Fakultas Peternakan UGM bersama kalangan akademisi, pemerintah dan dunia industri penyamakan kulit melakukan pemetaan kebutuhan kulit di tanah air. Kegiatan diwujudkan melalui Focus Group Discussion (FGD) yang diadakan di Fakultas Peternakan UGM, Jumat (17/5).

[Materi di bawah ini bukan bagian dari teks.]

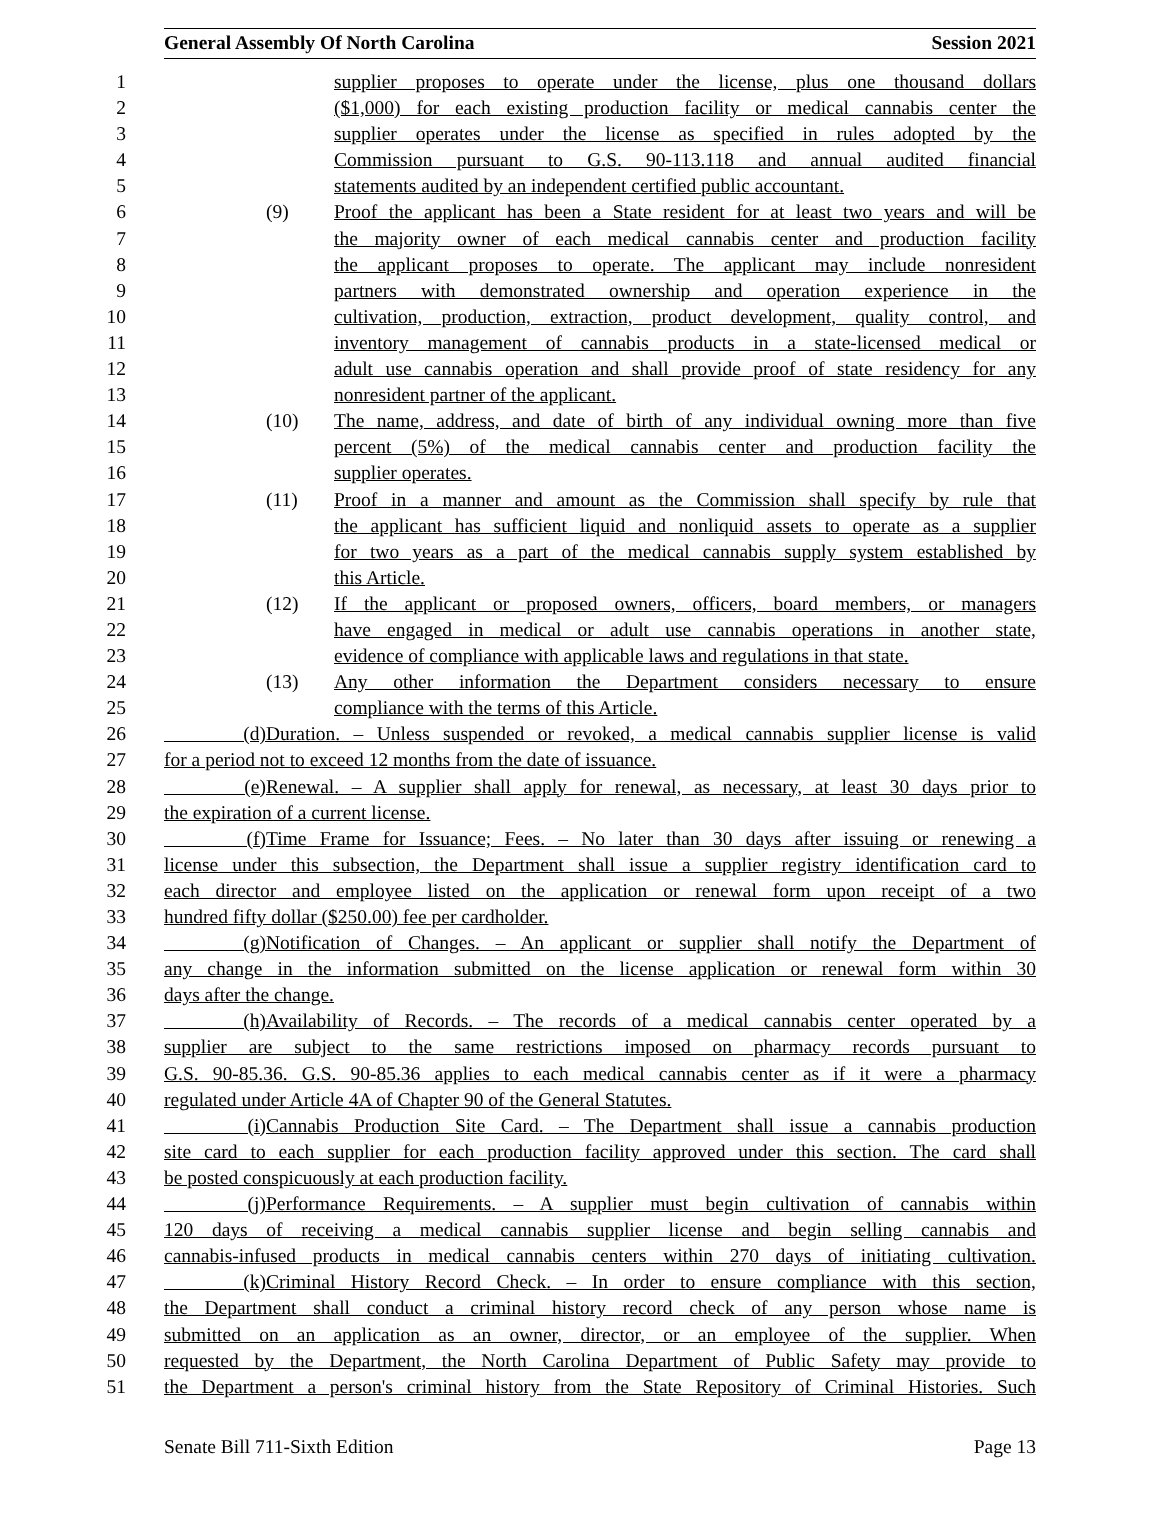General Assembly Of North Carolina Session 2021
1 supplier proposes to operate under the license, plus one thousand dollars
2 ($1,000) for each existing production facility or medical cannabis center the
3 supplier operates under the license as specified in rules adopted by the
4 Commission pursuant to G.S. 90-113.118 and annual audited financial
5 statements audited by an independent certified public accountant.
6 (9) Proof the applicant has been a State resident for at least two years and will be
7 the majority owner of each medical cannabis center and production facility
8 the applicant proposes to operate. The applicant may include nonresident
9 partners with demonstrated ownership and operation experience in the
10 cultivation, production, extraction, product development, quality control, and
11 inventory management of cannabis products in a state-licensed medical or
12 adult use cannabis operation and shall provide proof of state residency for any
13 nonresident partner of the applicant.
14 (10) The name, address, and date of birth of any individual owning more than five
15 percent (5%) of the medical cannabis center and production facility the
16 supplier operates.
17 (11) Proof in a manner and amount as the Commission shall specify by rule that
18 the applicant has sufficient liquid and nonliquid assets to operate as a supplier
19 for two years as a part of the medical cannabis supply system established by
20 this Article.
21 (12) If the applicant or proposed owners, officers, board members, or managers
22 have engaged in medical or adult use cannabis operations in another state,
23 evidence of compliance with applicable laws and regulations in that state.
24 (13) Any other information the Department considers necessary to ensure
25 compliance with the terms of this Article.
26 (d) Duration. – Unless suspended or revoked, a medical cannabis supplier license is valid
27 for a period not to exceed 12 months from the date of issuance.
28 (e) Renewal. – A supplier shall apply for renewal, as necessary, at least 30 days prior to
29 the expiration of a current license.
30 (f) Time Frame for Issuance; Fees. – No later than 30 days after issuing or renewing a
31 license under this subsection, the Department shall issue a supplier registry identification card to
32 each director and employee listed on the application or renewal form upon receipt of a two
33 hundred fifty dollar ($250.00) fee per cardholder.
34 (g) Notification of Changes. – An applicant or supplier shall notify the Department of
35 any change in the information submitted on the license application or renewal form within 30
36 days after the change.
37 (h) Availability of Records. – The records of a medical cannabis center operated by a
38 supplier are subject to the same restrictions imposed on pharmacy records pursuant to
39 G.S. 90-85.36. G.S. 90-85.36 applies to each medical cannabis center as if it were a pharmacy
40 regulated under Article 4A of Chapter 90 of the General Statutes.
41 (i) Cannabis Production Site Card. – The Department shall issue a cannabis production
42 site card to each supplier for each production facility approved under this section. The card shall
43 be posted conspicuously at each production facility.
44 (j) Performance Requirements. – A supplier must begin cultivation of cannabis within
45 120 days of receiving a medical cannabis supplier license and begin selling cannabis and
46 cannabis-infused products in medical cannabis centers within 270 days of initiating cultivation.
47 (k) Criminal History Record Check. – In order to ensure compliance with this section,
48 the Department shall conduct a criminal history record check of any person whose name is
49 submitted on an application as an owner, director, or an employee of the supplier. When
50 requested by the Department, the North Carolina Department of Public Safety may provide to
51 the Department a person's criminal history from the State Repository of Criminal Histories. Such
Senate Bill 711-Sixth Edition Page 13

Acara ini merupakan rangkaian kegiatan yang didanai oleh Erasmus+ CBHE dengan judul “Enhancing Sustainable and Green Leather Technology in Indonesia” (ELEGTEC) mulai 2024-2027. Proyek ini berkolaborasi antara Indonesian partner (UGM, UNHAS, UNRAM, Balai Besar Kulit, Karet, dan Plastik, dan Asosiasi Penyamak Kulit Indonesia (APKI) dan European pertner (EGE University, Turkey, Ethnicon Metsovion Polytechnion, Greece, University of Pisa, Italy, C.G.C Di Coluccia Michele & C. S.A.S, Italy, dan Creativdev, Greece). Focus Group Discussion (FGD) dihadiri oleh anggota ELEGTEC, akademisi, pemerintah, dan industri penyamakan kulit di Indonesia.
Dekan Fakultas Peternakan UGM, Prof. Ir. Budi Guntoro, S.Pt., M.Sc., IPU., ASEAN Eng., mengatakan meskipun Indonesia sebagai produsen kulit terbesar di Asia Tenggara, namun saat ini masih mempunyai beberapa hambatan dan tantangan seperti daya saing teknologi dan kelestarian lingkungan.
“Posisi Indonesia cukup penting di pasar global. Apalagi ekspor kulit dan alas kaki di sini terus tumbuh dan berkontribusi besar terhadap perekonomian,”papar Budi.
Melihat kondisi ini maka FGD kali ini membahas tantangan-tantangan tersebut sekaligus menciptakan kemitraan maupun sharing pengetahuan teknologi penyamakan kulit.
Perwakilan dari koordinator ELEGTEC di Indonesia, Prof. Yuny Erwanto, mengakui potensi dan prospek industri penyamakan kulit di Indonesia. ELEGTEC juga melihat beberapa industri penyamakan kulit, termasuk usaha kecil dan menengah (UKM) dalam menghadapi tantangan terkait daya saing teknologi dan pengolahan limbah.
Ia juga menilai perlu ada sinkronisasi industri peternakan, pemotongan hewan dan penyamakan agar kualitas kulit segar terjaga, sehingga bisa diolah dengan baik untuk disamak dan hasil penyamakan menjadi produks ekspor yang meningkat devisa.
“Dari FGD ini nantinya diharapkan akan ada landasan bagi ekosistem berkelanjutan dan saling menguntungkan melalui kolaborasi antara akademisi dan dunia industri penyamakan kulit tanah air,”terang Yuny.